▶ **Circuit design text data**
════════
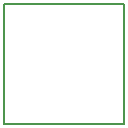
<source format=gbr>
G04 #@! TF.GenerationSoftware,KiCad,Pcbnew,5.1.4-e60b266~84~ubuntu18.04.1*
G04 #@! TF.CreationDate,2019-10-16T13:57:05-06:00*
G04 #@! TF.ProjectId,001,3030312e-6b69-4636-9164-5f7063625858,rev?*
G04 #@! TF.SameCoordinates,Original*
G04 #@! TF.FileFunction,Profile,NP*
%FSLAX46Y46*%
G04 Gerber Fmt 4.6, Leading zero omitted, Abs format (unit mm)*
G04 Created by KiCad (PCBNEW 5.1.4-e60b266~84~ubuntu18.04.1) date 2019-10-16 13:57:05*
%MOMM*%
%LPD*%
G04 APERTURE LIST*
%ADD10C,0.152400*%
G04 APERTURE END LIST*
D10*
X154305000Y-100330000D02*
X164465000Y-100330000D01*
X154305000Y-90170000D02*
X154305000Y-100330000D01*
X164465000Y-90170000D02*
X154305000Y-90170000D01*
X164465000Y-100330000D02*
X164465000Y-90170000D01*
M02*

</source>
════════
Restate exactly, and only, every line from the one that contains "X164465000Y-90170000D02*" through the last line of the records.

▶ **RESPONSE BOX**
X164465000Y-90170000D02*
X154305000Y-90170000D01*
X164465000Y-100330000D02*
X164465000Y-90170000D01*
M02*

</source>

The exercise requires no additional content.